Entretanto, se cultos milenaristas não se refutam com argumentos racionais, o mesmo não se aplica à tese de que a democracia é única forma de governo legítima. A contestação, segundo Gray, é amparada em dois pontos históricos: a convivência de formas mistas de governos e a clara impossibilidade de se “exportar” políticas ocidentais para países com diferenças culturais e regionais.
Conforme afirma,
(…) nesse início do século 21 existem no mundo vários tipos de regimes. A China adotou uma mistura de nacionalismo e capitalismo de Estado, o Irã, uma teocracia popular, a América, uma combinação de mercados livres com protecionismo e capitalismo clientelista, a Rússia, uma versão ultramoderna do autoritarismo, a Europa, uma mescla de social-democracia e integração econômica neoliberal. Nenhum desses sistemas assume uma forma eterna. Todos interagem reciprocamente e mudam constantemente. Mas se desenvolvem em diferentes direções, e não existem motivos para esperar uma convergência final.
A democracia tem muitas vantagens, mas a maior parte dos países não chegará a conhecer o Estado e, mesmo em países democráticos, a liberdade não é uma garantia, principalmente, diz Gray, entre povos em que ela não é valorizada.
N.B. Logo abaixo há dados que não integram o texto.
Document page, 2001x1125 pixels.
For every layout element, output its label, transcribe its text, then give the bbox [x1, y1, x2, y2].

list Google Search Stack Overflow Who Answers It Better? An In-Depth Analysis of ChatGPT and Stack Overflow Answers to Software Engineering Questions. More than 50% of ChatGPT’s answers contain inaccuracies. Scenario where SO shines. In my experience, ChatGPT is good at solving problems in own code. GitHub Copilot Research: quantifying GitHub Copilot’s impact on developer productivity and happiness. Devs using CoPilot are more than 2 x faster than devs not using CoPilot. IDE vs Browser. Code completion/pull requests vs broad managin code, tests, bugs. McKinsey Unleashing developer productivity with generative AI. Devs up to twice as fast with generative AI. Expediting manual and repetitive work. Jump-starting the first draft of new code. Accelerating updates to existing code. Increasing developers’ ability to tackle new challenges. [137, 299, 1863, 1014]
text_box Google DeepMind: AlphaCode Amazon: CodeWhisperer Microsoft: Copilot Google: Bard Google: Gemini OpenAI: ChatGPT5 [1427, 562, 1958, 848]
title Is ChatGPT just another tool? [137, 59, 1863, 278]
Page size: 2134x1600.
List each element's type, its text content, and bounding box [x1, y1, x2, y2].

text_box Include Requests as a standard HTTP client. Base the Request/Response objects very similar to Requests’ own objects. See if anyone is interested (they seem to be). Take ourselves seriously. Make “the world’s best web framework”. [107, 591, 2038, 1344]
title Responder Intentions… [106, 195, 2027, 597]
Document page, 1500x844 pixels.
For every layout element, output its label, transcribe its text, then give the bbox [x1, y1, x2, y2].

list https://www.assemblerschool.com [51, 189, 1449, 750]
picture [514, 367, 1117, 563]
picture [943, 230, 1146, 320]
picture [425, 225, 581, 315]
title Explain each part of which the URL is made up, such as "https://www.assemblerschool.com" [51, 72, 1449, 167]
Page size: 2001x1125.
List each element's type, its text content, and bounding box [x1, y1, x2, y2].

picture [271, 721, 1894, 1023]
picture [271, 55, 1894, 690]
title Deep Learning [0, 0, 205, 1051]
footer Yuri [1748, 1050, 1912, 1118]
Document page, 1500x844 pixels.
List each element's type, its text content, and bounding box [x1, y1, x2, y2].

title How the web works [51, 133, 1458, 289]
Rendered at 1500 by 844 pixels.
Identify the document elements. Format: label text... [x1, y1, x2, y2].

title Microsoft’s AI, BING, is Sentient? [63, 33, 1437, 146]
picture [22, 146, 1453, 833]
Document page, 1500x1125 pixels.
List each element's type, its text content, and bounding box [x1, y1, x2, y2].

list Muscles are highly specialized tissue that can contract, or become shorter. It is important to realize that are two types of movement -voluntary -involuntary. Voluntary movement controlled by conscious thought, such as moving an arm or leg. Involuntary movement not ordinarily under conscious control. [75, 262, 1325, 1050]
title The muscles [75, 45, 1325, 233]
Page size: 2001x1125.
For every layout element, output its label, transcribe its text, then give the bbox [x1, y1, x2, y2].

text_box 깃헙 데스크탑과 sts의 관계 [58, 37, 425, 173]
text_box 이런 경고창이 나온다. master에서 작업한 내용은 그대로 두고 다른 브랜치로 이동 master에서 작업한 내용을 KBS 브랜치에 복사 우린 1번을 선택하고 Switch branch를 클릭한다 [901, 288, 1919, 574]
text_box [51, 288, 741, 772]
Embora crítico dos botequins do pensamento pós-moderno, o escritor britânico termina por acrescentar, num quadro que poderíamos incluir Foucault, Derrida e Deleuze, uma versão pluralista e pulverizada de política que descredencia, mais uma vez, a exclusividade do ponto de vista ocidental da história. Aceitar a transitoriedade e a variedade das experiências políticas é, no final das contas, o melhor remédio contra as utopias.